“From our perspective,” Dr. Kvien says, “she is not only a very brilliant person, but she is very organized, and always on time.” She and her oldest daughter have spent time at Dr. Kvien’s cabin in the Norwegian mountains. There they have taken hikes, climbing up to 5,184 feet. “That’s very unusual, you know, for Dutch,” he jokes. He admires his colleague’s curiosity and willingness to try new things. “So, although she’s always organized and delivering, it’s always in a friendly and relaxed way,” he says.
Colleagues and trainees alike admire Dr. van der Heijde’s productivity. Despite a full travel schedule and double appointments at both Leiden and Oslo, she manages to monitor her trainees’ projects and stay involved with the numerous society and organizational initiatives with which she is involved. “She is very focused, and there is not a better planner in the world,” says Dr. Landewé.
Ida Haugen, MD, would second that notion. Currently conducting research for her thesis on magnetic resonance imaging (MRI) in osteoarthritis at Diakonhjemmet Hospital, she appreciates Dr. van der Heijde’s availability and her facility with developing scoring systems, an additional challenge when using MRI because of the density of data in images. “If you have a question and don’t really know what to do, she understands really quickly what the problem is,” Dr. Haugen says. “She has a clear answer about how to proceed and you can continue with the rest of the work.”
Spondylarthritis and outcomes research have been Pedro Machado’s primary research interest, so when it came time to choose a fellowship program in 2008, he looked to Tom Huizinga’s center of excellence at Leiden University Medical Center, in the Netherlands. Knowing that Dr. van der Heijde, a spondylarthritis expert, had an appointment there “made the choice quite easy,” he says. He began work on his PhD thesis in 2010 and is focusing on health outcomes and imaging in axial spondylarthritis. He’s found Dr. van der Heijde’s advice particularly valuable, since knowledge about outcomes research is central to his work. “I think it’s important that you admire your supervisor’s work, and I think you have to find that work exciting, in order for the relationship to work out,” Dr. Machado observes. “For me, Désirée is such a person.”

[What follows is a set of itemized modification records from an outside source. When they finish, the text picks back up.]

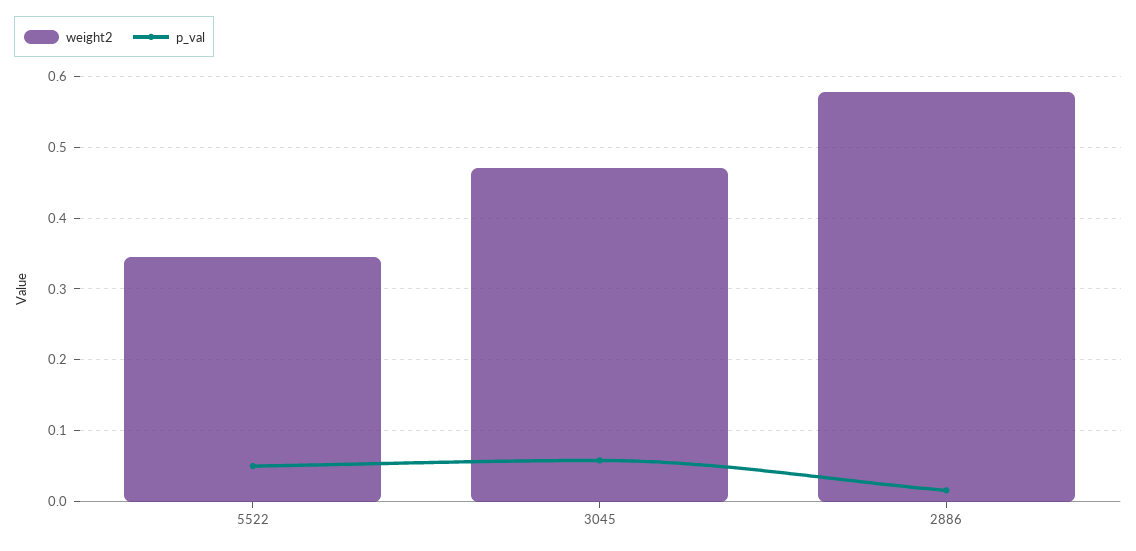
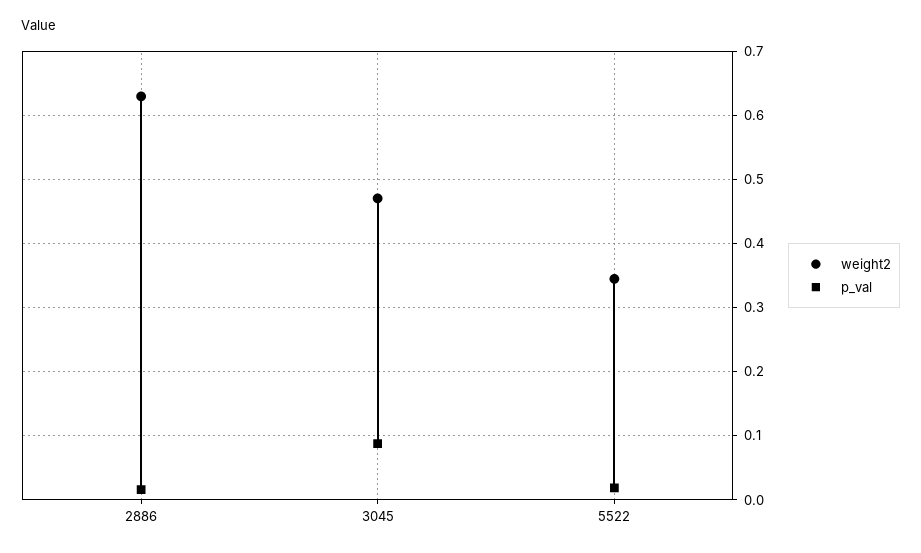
  {
    "weight2": {
      "5522": 0.34,
      "3045": 0.47,
-     "2886": 0.58
+     "2886": 0.63
    },
    "p_val": {
-     "5522": 0.05,
+     "5522": 0.02,
-     "3045": 0.06,
+     "3045": 0.09,
      "2886": 0.02
    }
  }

Rewards and Future Challenges
As a young researcher, Dr. van der Heijde had the chance to meet an established American rheumatologist whose work she not only knew and admired, but had adapted for the Nijmegen early arthritis cohort. She was presenting her data from the RA study in poster form at the ACR Annual Scientific Meeting when John Sharp, MD, approached her. “That,” she recalls, “was the beginning of a very nice working relationship and friendship.” From the first publication of the van der Heijde modification of the Sharp score, Dr. van der Heijde has continued to refine and explicate this important radiologic assessment so core to assessing damage in RA. She and Dr. Sharp worked together for many years on different projects, until the year of his death in 2008. Both were part of a core subcommittee on healing of erosions in RA, taking the assessment process to a qualitatively new level.5 “It was always very stimulating to work with him, and I always listened very carefully to his commands because they were always important,” she says.